First, to clarify the question: On an M emulator, if you highlight text, you will see the new floating action mode. If you click the overflow icon, you will see “API DEMOS” show up:

M Developer Preview Emulator

Clicking that brings up an activity from the API Demos app, showing the highlighted text:

Another M Developer Preview Emulator

Replacing the value in the field and clicking the button puts your replacement text in as a replacement for whatever you had highlighted.


WARNING: The following explanation is from inspecting the API Demos code and the M Developer Preview documentation. It is very possible that this will change before M ships for realz. YMMV, unless you use the metric system, in which case YKMV.

The activity in question, that is receiving the text, supports ACTION_PROCESS_TEXT as the Intent action. EXTRA_PROCESS_TEXT will hold some text, or EXTRA_PROCESS_TEXT_READONLY will hold it if the text is read-only. The activity will be invoked via startActivityForResult(). The result Intent can have its own EXTRA_PROCESS_TEXT value, which will be the replacement text.

So, to the specific questions:

What should be added in code (and manifest) to be able to handle the selected text from outside the app ?

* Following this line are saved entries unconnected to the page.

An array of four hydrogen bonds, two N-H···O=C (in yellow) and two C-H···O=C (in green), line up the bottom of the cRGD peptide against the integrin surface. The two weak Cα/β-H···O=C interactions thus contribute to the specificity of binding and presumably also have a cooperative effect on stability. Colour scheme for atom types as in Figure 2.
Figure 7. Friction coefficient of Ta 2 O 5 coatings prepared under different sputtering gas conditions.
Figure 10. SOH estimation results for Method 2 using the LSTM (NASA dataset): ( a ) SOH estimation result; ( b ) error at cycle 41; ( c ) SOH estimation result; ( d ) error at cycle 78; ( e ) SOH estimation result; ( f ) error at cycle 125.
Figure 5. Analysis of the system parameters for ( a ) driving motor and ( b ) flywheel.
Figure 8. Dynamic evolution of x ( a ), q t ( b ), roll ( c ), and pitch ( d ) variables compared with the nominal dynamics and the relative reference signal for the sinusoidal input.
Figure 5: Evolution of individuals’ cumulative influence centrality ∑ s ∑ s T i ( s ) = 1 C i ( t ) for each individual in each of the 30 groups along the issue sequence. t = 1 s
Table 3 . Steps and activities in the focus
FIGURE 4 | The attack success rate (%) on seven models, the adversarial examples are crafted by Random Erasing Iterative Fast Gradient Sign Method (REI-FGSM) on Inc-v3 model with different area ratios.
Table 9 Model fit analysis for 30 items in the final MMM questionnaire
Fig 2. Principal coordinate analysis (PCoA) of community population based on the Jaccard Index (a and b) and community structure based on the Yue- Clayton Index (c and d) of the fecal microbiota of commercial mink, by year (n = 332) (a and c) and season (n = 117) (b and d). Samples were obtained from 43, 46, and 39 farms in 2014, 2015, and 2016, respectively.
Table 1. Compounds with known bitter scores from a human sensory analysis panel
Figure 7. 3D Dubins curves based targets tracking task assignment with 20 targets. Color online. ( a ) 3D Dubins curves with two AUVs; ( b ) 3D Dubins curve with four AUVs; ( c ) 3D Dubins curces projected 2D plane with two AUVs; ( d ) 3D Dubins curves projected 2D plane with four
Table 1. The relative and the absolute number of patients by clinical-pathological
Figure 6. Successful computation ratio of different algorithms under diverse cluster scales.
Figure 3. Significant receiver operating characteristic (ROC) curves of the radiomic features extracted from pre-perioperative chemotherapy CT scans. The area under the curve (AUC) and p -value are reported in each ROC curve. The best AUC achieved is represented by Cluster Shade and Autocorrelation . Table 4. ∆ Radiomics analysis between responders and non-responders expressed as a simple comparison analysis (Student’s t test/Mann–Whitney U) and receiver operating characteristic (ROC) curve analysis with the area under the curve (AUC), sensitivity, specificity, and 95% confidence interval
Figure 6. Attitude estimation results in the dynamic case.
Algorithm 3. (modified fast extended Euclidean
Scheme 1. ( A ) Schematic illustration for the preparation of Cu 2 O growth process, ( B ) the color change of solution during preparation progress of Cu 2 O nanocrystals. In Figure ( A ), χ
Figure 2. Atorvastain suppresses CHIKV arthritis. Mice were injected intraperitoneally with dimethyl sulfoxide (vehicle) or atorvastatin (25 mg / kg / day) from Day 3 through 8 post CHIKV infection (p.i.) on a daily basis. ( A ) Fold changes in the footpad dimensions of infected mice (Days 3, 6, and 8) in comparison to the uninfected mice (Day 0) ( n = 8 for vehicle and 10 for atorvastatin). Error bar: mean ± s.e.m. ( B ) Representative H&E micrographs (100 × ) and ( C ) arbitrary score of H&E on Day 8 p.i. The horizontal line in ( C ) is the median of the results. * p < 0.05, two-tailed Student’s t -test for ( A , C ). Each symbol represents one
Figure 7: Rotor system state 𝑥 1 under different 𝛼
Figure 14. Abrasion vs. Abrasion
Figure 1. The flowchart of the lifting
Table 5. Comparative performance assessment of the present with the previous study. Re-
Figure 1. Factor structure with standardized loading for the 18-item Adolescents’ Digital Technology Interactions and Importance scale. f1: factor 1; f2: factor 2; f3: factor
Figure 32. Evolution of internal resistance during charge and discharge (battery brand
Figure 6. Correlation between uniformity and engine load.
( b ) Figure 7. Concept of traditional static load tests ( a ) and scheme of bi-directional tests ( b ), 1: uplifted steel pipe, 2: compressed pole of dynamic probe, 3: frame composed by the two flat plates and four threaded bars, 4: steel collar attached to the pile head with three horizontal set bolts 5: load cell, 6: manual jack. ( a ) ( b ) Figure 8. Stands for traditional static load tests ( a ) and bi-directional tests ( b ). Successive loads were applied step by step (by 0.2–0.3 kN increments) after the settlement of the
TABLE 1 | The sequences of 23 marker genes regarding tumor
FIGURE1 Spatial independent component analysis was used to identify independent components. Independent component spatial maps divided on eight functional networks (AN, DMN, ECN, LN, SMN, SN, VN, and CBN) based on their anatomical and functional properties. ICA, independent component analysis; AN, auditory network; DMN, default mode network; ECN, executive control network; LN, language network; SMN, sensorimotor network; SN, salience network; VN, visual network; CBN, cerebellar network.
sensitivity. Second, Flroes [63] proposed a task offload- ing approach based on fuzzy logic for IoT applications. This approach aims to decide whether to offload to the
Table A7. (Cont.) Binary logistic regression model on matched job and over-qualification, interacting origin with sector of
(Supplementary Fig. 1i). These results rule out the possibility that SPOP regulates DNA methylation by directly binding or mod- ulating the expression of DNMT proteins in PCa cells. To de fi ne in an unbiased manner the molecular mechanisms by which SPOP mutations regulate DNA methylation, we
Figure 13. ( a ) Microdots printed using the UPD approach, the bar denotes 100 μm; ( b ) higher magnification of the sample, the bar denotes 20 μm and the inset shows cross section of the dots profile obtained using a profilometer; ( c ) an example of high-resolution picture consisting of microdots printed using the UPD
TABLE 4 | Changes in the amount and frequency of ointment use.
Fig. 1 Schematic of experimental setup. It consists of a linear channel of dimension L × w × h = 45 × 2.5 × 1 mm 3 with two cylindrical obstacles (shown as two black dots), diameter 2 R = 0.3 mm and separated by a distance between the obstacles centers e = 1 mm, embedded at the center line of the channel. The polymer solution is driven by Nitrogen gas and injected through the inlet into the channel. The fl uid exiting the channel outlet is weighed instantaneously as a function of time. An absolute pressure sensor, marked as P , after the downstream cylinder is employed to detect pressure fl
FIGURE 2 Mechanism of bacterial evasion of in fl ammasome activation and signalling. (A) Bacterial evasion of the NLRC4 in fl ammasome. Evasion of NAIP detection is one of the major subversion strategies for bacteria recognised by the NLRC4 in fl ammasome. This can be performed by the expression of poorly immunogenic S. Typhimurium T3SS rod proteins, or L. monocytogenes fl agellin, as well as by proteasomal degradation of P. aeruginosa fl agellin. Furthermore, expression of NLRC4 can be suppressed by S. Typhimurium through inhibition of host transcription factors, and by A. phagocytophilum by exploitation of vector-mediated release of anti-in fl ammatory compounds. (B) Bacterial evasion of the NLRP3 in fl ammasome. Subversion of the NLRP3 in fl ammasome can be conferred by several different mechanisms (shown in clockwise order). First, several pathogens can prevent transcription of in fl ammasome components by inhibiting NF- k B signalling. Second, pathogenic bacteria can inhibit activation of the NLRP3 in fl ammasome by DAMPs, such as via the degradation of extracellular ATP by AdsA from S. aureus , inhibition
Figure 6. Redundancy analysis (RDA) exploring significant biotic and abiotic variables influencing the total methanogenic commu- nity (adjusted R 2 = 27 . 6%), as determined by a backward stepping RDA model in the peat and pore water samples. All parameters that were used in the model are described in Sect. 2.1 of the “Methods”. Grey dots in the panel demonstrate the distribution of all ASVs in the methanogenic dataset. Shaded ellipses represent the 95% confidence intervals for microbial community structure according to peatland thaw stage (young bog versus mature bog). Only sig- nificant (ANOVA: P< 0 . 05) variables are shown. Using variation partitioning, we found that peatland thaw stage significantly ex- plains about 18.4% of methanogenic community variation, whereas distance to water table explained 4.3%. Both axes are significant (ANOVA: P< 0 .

See above. Note that the API Demos activity (ProcessText) has this <intent-filter>:

        <intent-filter >
            <action android:name="android.intent.action.PROCESS_TEXT"/>
            <category android:name="android.intent.category.DEFAULT" />
            <data android:mimeType="text/plain" />
        </intent-filter>

The documentation does not discuss a MIME type. I have not run any experiments to determine if the MIME type is required, and what else we might get (text/html for stuff that has spans?).

Is it possible to limit the selection to certain types of texts ? For example, offer to show the app only if the text type is a valid phone number ?

That wouldn’t seem to be possible given the documentation. That being said, it’s certainly a reasonable idea (e.g., advertise a regex, or multiple regexes, via metadata in the manifest that the text must match).